◆ WHAT IS EXPECTED
Report how many lines in the following entries contain "осуществляется". Nothing else should be given.

◆ Document understanding data
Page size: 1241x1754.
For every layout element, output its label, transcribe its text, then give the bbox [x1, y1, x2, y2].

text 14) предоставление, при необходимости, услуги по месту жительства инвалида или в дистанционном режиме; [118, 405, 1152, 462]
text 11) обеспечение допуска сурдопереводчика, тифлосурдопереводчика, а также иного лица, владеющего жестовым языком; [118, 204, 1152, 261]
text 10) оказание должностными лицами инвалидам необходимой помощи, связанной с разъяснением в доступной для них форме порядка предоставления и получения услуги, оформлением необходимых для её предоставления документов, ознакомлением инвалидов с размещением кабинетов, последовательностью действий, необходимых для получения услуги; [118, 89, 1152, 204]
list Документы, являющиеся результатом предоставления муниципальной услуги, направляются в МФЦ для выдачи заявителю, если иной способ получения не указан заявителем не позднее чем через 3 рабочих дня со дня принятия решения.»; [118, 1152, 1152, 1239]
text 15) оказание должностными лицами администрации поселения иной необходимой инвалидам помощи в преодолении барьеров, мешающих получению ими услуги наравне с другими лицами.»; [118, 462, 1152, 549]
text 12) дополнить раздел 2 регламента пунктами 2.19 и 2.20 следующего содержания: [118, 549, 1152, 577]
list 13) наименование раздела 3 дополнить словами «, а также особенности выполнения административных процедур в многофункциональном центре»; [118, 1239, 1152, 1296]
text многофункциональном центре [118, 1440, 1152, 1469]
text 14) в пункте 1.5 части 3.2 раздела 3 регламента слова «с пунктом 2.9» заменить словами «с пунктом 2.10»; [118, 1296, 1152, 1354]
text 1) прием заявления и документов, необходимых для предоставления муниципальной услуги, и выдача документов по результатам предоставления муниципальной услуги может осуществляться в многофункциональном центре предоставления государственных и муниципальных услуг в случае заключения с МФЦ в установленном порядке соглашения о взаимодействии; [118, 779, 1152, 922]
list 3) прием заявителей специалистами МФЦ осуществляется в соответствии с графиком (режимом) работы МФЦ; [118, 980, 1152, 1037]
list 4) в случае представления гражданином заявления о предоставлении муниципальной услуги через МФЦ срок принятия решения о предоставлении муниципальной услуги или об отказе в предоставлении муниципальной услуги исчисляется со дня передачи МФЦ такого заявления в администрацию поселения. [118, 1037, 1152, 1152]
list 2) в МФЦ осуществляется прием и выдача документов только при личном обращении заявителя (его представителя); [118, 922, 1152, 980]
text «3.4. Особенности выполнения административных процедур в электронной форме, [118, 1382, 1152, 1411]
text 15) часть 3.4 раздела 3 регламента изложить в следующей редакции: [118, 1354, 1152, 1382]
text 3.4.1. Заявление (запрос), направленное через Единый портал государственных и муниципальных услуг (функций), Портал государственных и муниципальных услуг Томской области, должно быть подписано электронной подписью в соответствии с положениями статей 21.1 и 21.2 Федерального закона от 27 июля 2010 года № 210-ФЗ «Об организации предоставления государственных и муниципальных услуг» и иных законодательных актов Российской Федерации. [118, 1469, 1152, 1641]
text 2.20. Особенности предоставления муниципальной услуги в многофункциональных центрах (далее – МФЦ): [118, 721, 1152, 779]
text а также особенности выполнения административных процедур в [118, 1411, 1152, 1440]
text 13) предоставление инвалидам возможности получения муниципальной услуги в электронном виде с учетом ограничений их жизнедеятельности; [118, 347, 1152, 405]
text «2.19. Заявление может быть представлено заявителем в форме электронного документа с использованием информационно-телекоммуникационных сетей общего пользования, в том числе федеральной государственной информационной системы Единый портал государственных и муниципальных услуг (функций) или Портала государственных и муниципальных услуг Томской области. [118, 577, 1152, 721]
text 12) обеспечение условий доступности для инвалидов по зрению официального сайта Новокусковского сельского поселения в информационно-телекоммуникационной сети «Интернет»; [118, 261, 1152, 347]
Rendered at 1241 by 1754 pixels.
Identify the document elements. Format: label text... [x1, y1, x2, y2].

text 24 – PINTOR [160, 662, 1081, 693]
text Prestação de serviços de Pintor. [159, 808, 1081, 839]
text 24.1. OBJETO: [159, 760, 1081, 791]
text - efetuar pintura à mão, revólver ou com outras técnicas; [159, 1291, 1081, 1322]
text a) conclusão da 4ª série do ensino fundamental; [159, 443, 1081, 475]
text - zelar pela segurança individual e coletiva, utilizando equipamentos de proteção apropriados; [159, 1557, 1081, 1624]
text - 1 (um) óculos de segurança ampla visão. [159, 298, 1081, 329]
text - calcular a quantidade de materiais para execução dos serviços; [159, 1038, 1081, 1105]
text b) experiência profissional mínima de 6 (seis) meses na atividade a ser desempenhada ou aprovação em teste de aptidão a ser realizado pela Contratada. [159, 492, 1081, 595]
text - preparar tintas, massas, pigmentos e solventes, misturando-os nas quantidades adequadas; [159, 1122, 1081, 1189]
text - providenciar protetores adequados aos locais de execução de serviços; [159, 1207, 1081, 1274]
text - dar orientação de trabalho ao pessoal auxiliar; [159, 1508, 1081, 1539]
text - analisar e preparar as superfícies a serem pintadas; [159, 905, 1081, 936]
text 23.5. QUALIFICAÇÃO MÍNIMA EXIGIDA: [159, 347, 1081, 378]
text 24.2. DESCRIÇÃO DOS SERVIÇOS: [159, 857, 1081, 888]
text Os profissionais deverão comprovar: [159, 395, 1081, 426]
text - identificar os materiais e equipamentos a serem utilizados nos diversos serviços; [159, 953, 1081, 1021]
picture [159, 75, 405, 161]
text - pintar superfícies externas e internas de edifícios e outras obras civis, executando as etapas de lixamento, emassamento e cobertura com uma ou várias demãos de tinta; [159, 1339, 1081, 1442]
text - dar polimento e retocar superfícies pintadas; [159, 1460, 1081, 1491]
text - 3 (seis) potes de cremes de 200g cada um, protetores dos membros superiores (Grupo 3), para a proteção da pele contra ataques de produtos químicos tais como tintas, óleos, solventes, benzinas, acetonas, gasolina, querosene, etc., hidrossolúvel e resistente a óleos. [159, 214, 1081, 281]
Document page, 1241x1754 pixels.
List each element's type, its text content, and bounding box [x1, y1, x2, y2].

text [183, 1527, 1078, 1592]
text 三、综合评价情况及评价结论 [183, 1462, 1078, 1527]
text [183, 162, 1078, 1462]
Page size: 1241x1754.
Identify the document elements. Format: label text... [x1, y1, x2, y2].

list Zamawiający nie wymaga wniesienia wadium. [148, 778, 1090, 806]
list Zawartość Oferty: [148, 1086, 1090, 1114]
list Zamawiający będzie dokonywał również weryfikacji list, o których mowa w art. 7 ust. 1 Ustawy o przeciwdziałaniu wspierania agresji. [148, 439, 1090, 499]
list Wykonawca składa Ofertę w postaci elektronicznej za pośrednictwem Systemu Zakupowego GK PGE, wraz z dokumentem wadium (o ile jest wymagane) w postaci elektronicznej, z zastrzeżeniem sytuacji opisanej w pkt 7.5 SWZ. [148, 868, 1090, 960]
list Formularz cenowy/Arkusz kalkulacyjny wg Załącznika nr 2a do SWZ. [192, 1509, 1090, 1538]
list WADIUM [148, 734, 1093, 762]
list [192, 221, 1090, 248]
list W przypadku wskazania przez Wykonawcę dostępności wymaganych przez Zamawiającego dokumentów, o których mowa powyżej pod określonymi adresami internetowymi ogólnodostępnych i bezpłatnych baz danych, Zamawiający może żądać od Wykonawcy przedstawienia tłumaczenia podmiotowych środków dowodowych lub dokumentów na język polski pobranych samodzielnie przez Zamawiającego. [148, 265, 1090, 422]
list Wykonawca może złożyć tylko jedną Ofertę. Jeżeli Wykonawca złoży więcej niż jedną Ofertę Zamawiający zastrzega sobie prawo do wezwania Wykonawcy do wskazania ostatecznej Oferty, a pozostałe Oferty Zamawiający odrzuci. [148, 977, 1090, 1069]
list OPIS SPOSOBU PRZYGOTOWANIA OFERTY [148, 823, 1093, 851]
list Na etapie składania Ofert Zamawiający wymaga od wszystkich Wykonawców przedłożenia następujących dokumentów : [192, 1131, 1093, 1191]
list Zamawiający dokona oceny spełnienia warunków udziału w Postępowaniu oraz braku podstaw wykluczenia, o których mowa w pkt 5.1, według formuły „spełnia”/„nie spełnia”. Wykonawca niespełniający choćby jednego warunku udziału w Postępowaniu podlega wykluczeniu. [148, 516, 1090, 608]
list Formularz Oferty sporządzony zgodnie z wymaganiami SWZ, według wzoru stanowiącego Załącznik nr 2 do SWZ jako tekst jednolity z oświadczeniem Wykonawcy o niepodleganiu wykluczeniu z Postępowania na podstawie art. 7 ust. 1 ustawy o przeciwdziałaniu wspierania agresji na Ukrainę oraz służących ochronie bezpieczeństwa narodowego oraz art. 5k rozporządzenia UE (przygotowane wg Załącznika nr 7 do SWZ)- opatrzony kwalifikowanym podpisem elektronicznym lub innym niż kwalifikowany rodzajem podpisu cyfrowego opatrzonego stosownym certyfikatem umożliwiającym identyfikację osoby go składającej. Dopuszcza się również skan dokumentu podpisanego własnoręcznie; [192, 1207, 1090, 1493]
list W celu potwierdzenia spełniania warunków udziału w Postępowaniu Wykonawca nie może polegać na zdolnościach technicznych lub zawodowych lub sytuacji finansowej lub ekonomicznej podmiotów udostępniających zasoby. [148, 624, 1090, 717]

◆ RESULT FOR THIS EXERCISE
2